As the Moral Warrior first fought for his freedom, then set out to satisfy the basic necessities of life before he could pursue other interests, we must do the same. Purpose can no more be separated from spiritual preservation than profit can be separated from physical preservation. Each is responsible for the other. The primary purpose of every human being is life itself. No further values are possible without life’s needs first served. But beyond the sub-elements of food and shelter, there must be a reason for such effort’s continuance: life’s enjoyment.

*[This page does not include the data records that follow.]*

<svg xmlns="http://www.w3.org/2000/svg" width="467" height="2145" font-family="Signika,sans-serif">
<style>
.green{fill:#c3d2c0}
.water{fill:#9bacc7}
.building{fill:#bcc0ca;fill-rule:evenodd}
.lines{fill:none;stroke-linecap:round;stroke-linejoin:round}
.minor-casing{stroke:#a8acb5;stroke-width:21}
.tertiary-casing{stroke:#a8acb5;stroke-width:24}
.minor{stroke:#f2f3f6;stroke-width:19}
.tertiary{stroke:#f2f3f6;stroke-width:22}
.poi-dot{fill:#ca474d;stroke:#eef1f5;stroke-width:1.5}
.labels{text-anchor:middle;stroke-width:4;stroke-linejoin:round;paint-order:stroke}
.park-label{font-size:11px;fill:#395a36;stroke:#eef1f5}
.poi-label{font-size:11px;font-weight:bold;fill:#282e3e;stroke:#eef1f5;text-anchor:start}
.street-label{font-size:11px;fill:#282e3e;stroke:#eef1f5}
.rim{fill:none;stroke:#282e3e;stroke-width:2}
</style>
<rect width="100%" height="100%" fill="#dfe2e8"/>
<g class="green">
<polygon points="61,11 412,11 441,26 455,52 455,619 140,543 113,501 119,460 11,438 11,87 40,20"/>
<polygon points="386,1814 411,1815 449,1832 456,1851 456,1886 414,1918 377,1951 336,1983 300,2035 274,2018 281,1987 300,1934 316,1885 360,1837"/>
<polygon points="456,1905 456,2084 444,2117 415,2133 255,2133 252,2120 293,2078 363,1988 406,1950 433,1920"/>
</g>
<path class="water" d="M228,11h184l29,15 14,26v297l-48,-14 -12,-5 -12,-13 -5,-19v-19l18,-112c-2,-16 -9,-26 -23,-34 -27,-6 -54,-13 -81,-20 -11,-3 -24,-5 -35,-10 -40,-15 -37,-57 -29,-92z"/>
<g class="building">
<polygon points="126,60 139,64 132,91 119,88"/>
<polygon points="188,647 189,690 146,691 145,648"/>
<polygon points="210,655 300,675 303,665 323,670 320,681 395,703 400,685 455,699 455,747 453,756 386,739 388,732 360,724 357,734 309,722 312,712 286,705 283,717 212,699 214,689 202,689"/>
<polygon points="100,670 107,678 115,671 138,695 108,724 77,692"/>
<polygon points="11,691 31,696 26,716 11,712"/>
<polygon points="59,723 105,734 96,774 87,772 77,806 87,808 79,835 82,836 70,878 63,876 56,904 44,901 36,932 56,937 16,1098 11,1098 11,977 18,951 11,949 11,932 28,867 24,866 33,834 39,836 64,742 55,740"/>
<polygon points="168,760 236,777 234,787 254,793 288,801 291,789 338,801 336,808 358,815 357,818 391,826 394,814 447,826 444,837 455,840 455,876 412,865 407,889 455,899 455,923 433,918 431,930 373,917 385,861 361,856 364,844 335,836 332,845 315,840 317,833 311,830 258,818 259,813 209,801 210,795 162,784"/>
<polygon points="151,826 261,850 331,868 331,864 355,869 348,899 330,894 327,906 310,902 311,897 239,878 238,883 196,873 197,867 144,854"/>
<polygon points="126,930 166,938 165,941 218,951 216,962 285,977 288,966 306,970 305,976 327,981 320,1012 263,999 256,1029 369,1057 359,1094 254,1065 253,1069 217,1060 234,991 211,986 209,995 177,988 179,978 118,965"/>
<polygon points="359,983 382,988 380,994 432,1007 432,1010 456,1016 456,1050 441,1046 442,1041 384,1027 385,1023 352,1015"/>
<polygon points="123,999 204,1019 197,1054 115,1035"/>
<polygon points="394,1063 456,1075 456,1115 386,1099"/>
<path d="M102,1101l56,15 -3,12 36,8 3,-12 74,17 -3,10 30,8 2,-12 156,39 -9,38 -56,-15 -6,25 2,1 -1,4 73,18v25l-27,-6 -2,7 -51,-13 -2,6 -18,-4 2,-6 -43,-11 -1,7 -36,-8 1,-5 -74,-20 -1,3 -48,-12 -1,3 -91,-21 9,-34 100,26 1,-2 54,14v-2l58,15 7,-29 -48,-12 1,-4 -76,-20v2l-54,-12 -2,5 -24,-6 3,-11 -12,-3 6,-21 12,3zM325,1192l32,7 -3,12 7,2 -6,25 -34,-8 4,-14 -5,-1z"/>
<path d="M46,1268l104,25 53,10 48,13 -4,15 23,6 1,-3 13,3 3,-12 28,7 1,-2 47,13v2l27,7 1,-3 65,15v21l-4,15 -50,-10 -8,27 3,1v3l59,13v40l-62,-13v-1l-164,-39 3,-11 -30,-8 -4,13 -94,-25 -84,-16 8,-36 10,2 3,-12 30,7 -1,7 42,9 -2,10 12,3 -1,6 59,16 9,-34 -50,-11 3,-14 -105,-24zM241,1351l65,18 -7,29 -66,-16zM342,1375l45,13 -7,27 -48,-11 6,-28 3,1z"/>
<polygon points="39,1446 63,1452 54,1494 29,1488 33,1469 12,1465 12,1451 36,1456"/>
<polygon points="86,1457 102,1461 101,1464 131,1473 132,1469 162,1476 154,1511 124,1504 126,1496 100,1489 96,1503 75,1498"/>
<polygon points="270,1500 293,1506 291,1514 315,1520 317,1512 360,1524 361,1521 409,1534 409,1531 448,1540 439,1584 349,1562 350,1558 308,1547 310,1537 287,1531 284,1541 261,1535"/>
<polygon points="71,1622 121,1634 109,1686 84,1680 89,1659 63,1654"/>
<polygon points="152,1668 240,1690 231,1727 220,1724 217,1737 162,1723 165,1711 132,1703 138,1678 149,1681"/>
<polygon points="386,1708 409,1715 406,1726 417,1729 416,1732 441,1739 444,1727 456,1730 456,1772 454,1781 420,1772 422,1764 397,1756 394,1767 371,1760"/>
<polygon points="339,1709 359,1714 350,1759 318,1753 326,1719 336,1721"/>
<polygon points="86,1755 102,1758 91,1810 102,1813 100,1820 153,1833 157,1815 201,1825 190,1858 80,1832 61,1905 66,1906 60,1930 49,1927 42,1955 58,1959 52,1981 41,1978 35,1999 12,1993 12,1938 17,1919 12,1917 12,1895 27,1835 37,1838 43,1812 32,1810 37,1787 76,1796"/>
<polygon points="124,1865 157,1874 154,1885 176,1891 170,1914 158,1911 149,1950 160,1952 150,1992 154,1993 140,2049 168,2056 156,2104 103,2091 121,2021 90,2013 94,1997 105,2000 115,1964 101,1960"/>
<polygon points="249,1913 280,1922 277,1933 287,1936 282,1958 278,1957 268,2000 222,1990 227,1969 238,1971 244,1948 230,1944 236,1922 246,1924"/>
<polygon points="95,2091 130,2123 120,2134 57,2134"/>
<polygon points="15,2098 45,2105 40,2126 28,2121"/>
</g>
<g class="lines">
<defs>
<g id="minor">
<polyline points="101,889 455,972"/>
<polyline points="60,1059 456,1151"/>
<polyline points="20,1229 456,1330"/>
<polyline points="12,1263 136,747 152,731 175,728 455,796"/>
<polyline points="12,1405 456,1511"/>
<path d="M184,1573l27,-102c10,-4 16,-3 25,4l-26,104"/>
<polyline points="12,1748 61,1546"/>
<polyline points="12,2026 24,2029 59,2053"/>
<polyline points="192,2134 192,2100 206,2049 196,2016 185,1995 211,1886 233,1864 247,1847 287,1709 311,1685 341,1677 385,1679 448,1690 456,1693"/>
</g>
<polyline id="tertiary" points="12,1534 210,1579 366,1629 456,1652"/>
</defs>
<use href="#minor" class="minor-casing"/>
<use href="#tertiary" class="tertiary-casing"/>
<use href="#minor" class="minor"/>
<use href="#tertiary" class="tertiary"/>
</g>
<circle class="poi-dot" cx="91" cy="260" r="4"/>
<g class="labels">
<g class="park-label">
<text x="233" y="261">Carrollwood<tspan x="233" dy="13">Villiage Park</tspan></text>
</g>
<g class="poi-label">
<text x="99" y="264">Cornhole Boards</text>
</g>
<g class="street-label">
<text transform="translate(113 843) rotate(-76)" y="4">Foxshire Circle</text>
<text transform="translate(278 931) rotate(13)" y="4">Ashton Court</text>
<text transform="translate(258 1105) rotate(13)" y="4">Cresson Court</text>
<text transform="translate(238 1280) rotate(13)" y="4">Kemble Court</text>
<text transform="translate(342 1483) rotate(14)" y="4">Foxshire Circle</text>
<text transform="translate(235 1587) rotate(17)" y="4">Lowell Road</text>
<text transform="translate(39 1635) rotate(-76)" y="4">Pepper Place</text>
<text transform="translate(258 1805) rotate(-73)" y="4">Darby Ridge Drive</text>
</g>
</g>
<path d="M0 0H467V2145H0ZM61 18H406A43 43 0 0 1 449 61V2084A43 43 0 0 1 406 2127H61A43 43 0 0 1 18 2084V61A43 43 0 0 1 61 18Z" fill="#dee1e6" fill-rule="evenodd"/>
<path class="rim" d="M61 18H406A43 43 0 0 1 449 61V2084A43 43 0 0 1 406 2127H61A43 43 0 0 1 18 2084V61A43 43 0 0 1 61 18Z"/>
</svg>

There is natural resistance to life, and the most effective means of accumulating and spending the energy necessary to overcome it is found by selecting a reason to live—a purpose. Purpose itself has a purpose, serving a crucial role within a volitional being. First, overcoming this resistance sets a hierarchy of goals driven by personal interest for the individual to spend his lifetime accomplishing. Second, it steers the individual to embark on a path of self-development, inspiring commitment toward gathering the knowledge and ability needed to live and to satisfy his desires. Third, it lengthens his range and depth of thought, allowing him to see and consider the entire span of his life and set his goals according to the investment of time and energy necessary for the attainment of each. This assures the most productive and efficient use of his tools of cognition (cognitive steps 1 and 2), as a map for his creative action (cognitive step 3), and opens the door to the highest levels of spiritual accomplishment: the true maturation of his intellect. Purpose exists as foreman in the construction of our whole tree of knowledge.

At the top of the pyramid, our purpose guides and oversees all integration below, sorting what will help or hinder its attainment. All that lies beneath it is similar for every man—just existential data—yet without a central purpose, a human being is rudderless. Without a main intention there are no chains to run up or down, to set priorities, establishing order in hierarchies of importance. Without a central purpose, one floats disconnected to the whole of one’s life and is unable to tell day by day, issue by issue, what is moral or immoral; what furthers or threatens one’s goals and desires. We can be swept in any adverse direction by the ceaseless flow of data streaming into our senses every moment if we don’t take conscious control. It must be gleaned of essentials by our ultimate volitional filter: our purpose, so the stream carries us closer to where we want to go. We have no choice in building a knowledge tree, but its value to us—what it will contain, its effectiveness and the purposes it will serve—is up to us. Having lifelong goals breeds cognizance of the long-range effects of any circumstance, to assure we don’t end up in the wrong place.